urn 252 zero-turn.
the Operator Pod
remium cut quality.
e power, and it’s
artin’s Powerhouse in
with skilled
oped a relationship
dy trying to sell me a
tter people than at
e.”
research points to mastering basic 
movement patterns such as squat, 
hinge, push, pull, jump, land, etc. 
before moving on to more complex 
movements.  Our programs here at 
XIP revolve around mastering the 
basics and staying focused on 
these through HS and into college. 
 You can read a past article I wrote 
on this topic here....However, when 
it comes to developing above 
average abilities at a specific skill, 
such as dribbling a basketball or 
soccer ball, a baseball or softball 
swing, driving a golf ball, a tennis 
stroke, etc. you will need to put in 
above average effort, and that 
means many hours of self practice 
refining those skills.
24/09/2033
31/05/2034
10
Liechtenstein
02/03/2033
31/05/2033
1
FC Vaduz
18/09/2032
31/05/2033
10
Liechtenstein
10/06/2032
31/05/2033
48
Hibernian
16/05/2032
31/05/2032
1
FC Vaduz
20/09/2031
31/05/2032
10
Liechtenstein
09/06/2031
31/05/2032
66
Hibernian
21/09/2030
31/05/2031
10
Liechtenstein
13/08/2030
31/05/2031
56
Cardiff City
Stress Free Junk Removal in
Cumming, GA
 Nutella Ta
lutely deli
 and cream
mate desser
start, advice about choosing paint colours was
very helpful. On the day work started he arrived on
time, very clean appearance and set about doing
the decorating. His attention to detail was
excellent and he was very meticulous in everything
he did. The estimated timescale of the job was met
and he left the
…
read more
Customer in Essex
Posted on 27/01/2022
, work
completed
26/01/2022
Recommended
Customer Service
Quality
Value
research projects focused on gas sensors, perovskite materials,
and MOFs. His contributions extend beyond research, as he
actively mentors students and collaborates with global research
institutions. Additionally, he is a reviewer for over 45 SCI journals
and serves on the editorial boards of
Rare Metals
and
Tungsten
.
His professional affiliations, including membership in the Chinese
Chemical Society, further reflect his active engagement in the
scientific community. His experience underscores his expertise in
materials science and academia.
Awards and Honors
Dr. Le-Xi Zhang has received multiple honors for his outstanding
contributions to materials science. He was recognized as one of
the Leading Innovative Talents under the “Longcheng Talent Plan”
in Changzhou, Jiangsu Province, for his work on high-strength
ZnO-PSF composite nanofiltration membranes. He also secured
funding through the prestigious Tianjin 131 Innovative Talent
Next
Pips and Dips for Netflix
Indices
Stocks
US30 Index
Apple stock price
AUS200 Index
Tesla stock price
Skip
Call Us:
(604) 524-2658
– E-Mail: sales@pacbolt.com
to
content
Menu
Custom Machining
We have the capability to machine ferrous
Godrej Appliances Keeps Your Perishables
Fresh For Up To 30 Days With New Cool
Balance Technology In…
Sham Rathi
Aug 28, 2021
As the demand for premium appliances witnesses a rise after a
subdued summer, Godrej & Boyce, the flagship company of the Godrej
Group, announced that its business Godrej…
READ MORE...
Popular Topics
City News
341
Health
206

^^^^^^^^

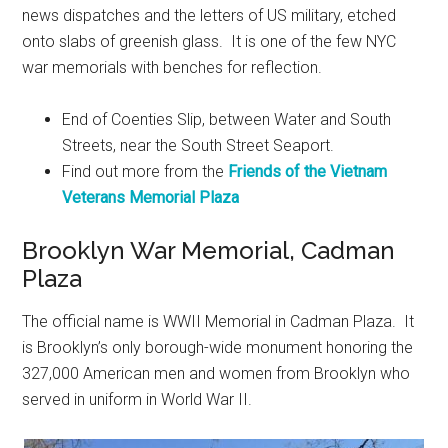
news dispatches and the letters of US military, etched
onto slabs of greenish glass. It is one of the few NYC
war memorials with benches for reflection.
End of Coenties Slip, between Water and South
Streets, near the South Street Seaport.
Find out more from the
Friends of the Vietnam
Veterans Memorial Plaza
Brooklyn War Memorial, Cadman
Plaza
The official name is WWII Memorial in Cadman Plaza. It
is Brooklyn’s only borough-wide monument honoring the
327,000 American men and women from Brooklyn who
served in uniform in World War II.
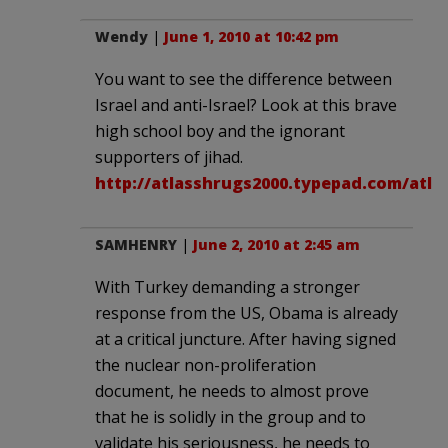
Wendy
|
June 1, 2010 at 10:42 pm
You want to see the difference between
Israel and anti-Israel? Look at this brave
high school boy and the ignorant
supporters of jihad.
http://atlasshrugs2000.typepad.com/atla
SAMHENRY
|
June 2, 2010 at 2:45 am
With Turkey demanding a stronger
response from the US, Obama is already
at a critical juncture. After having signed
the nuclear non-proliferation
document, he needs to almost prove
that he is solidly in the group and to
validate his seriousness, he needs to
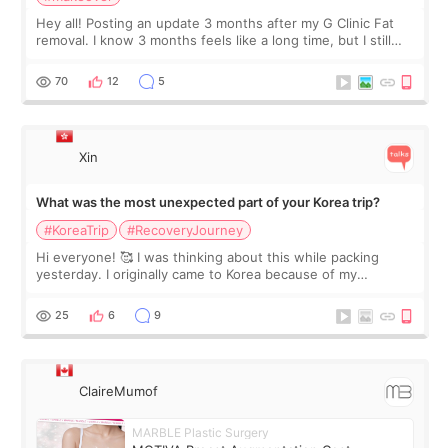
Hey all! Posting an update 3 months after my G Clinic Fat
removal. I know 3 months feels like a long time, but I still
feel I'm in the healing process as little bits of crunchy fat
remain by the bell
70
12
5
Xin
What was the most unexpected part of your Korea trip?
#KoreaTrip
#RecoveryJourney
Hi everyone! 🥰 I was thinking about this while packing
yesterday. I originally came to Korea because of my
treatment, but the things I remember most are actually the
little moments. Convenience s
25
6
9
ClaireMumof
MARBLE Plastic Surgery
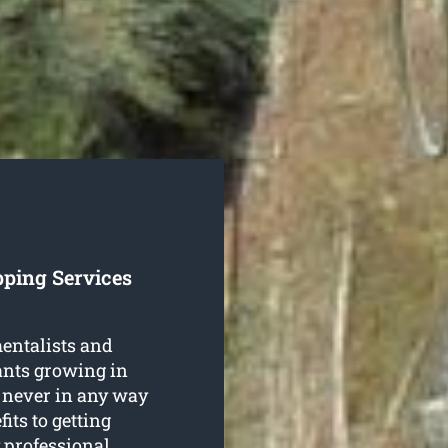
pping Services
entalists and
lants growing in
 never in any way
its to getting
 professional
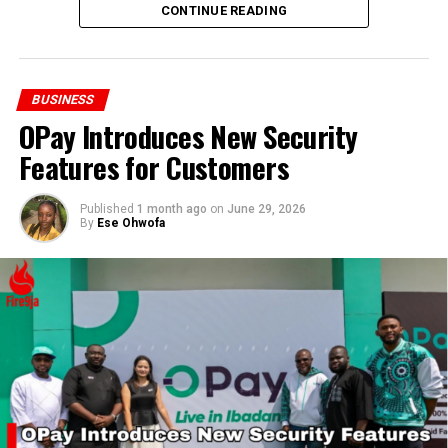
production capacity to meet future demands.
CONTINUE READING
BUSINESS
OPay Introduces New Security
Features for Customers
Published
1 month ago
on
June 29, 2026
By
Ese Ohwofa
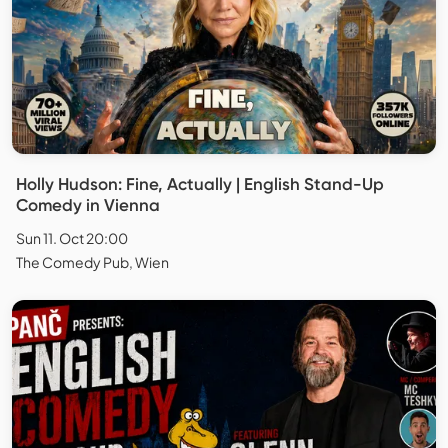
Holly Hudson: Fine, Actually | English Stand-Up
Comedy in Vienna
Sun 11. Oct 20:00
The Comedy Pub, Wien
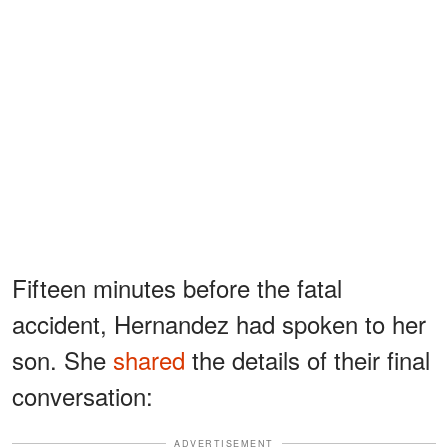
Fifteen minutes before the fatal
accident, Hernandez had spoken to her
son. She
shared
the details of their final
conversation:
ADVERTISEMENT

^^^^^^^^

Your task is to count the lines of the records that contain "here". Answer with only that number.

2